I had brunch with a couple of novelists last week and, as always happens with writers, you sit around talking about important things, then things happening in our lives… and eventually the talk turns to writing. We each talked about what we were currently working on—both of my friends had bestselling novels come out in the last year—and we talked about the process of writing. Shop talk.
One of my friends sighed at one point and talked about how she’d just had to cut 50 pages of her novel.
50 pages. Gulp. That’s a lot to have to cut.
She talked about what brought her to the realization that she had to make that cut.

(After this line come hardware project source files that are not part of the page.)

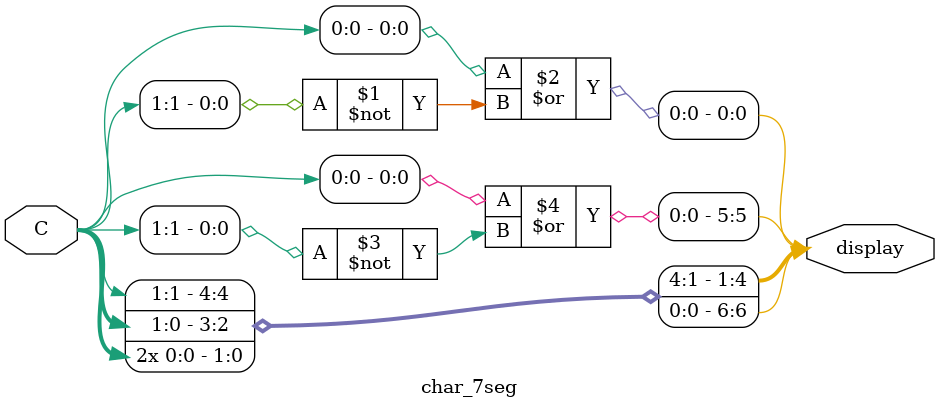
<source format=v>
module part5(SW, LEDR, HEX0, HEX1, HEX2);
	// Assigning inputs and outputs
	input [9:0] SW;
	output [9:0] LEDR;
	output [0:6] HEX0;
	output [0:6] HEX1;
	output [0:6] HEX2;
	
	// Wires to connect output of multiplexers to 7-segment decoder
	wire [1:0] M0;
	wire [1:0] M1;
	wire [1:0] M2;
	
	// Assigning pretty lights
	assign LEDR[9:0] = SW[9:0];
	
	// Logic
	// Multiplexers
	mux_2bit_3to1 U0 (SW[9:8], SW[5:4], SW[3:2], SW[1:0], M0);
	mux_2bit_3to1 U1 (SW[9:8], SW[1:0], SW[5:4], SW[3:2], M1);
	mux_2bit_3to1 U2 (SW[9:8], SW[3:2], SW[1:0], SW[5:4], M2);
	// 7-segment decoders
	char_7seg H0 (M0, HEX0);
	char_7seg H1 (M1, HEX1);
	char_7seg H2 (M2, HEX2);
endmodule

module mux_2bit_3to1(S, U, V, W, M);
	// Assigning inputs and outputs
	input [1:0] S, U, V, W;
	output [1:0] M;
	
	// Logic
	assign M = (S[1] ? W : (S[0] ? V : U));
endmodule

module char_7seg(C, display);
	// Assigning inputs and outputs
	input [1:0] C;
	output [0:6] display;
	
	assign display[0] = C[0] | ~C[1];
	assign display[1] = C[1];
	assign display[2] = C[1];
	assign display[3] = C[0];
	assign display[4] = C[0];
	assign display[5] = C[0] | ~C[1];
	assign display[6] = C[0];

//	assign display[0] = C[1] | ~C[0];
//	assign display[1] = C[0];
//	assign display[2] = C[0];
//	assign display[3] = C[1];
//	assign display[4] = C[1];
//	assign display[5] = C[1] | ~C[0];
//	assign display[6] = C[1];
endmodule

</source>
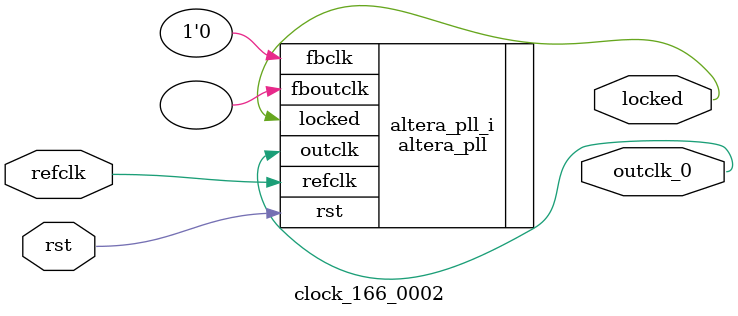
<source format=v>
`timescale 1ns/10ps
module  clock_166_0002(

	// interface 'refclk'
	input wire refclk,

	// interface 'reset'
	input wire rst,

	// interface 'outclk0'
	output wire outclk_0,

	// interface 'locked'
	output wire locked
);

	altera_pll #(
		.fractional_vco_multiplier("false"),
		.reference_clock_frequency("50.0 MHz"),
		.operation_mode("direct"),
		.number_of_clocks(1),
		.output_clock_frequency0("166.000000 MHz"),
		.phase_shift0("0 ps"),
		.duty_cycle0(50),
		.output_clock_frequency1("0 MHz"),
		.phase_shift1("0 ps"),
		.duty_cycle1(50),
		.output_clock_frequency2("0 MHz"),
		.phase_shift2("0 ps"),
		.duty_cycle2(50),
		.output_clock_frequency3("0 MHz"),
		.phase_shift3("0 ps"),
		.duty_cycle3(50),
		.output_clock_frequency4("0 MHz"),
		.phase_shift4("0 ps"),
		.duty_cycle4(50),
		.output_clock_frequency5("0 MHz"),
		.phase_shift5("0 ps"),
		.duty_cycle5(50),
		.output_clock_frequency6("0 MHz"),
		.phase_shift6("0 ps"),
		.duty_cycle6(50),
		.output_clock_frequency7("0 MHz"),
		.phase_shift7("0 ps"),
		.duty_cycle7(50),
		.output_clock_frequency8("0 MHz"),
		.phase_shift8("0 ps"),
		.duty_cycle8(50),
		.output_clock_frequency9("0 MHz"),
		.phase_shift9("0 ps"),
		.duty_cycle9(50),
		.output_clock_frequency10("0 MHz"),
		.phase_shift10("0 ps"),
		.duty_cycle10(50),
		.output_clock_frequency11("0 MHz"),
		.phase_shift11("0 ps"),
		.duty_cycle11(50),
		.output_clock_frequency12("0 MHz"),
		.phase_shift12("0 ps"),
		.duty_cycle12(50),
		.output_clock_frequency13("0 MHz"),
		.phase_shift13("0 ps"),
		.duty_cycle13(50),
		.output_clock_frequency14("0 MHz"),
		.phase_shift14("0 ps"),
		.duty_cycle14(50),
		.output_clock_frequency15("0 MHz"),
		.phase_shift15("0 ps"),
		.duty_cycle15(50),
		.output_clock_frequency16("0 MHz"),
		.phase_shift16("0 ps"),
		.duty_cycle16(50),
		.output_clock_frequency17("0 MHz"),
		.phase_shift17("0 ps"),
		.duty_cycle17(50),
		.pll_type("General"),
		.pll_subtype("General")
	) altera_pll_i (
		.rst	(rst),
		.outclk	({outclk_0}),
		.locked	(locked),
		.fboutclk	( ),
		.fbclk	(1'b0),
		.refclk	(refclk)
	);
endmodule


</source>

“It was getting harder and harder to move forward with my story. Normally I look forward to sitting down and seeing where my story’s going to take me today. But I was avoiding going to my office to work, and when I sat down I was sighing—it was a struggle. So I asked myself, ‘When had it started being a struggle? ’ And I flipped back and saw that it was all going really well until about 50 pages ago. There was a turn there, a plot point, and from that point on the writing had become tough, hard to tackle each day.”
“So I reread those pages and started making changes in them to fix the problem I thought I had… but after a few hours of that I realized the real problem. Those 50 pages after that story turn had been a mistake. They were wrong. My story wasn’t working now because of the direction I had decided to go back then. So I cut ‘em. And now it’s back to square one, back to making it work so I can go forward and make it flow again.”
It takes courage to make a decision like that. When you’ve spent so much time on a project, you want every page to build on the one that came before. And when something isn’t working you want to fix it and make it work. You have to have a lot of nerve to cut that large a swath of your work.
The tendency when rewriting is to try and work on what you have—to work on each line, each page, until it’s what you want it to be. And that’s a good way to begin. But sometimes that’s just not possible, sometimes you have to throw it out and start over—whether it’s a scene, a chapter in a book, or half your screenplay, sometimes you need to simply do it over in order for it to work.
Always give page-by-page rewriting a shot, but if that doesn’t work, have the guts to do it again… and maybe again and again—until you know it’s right.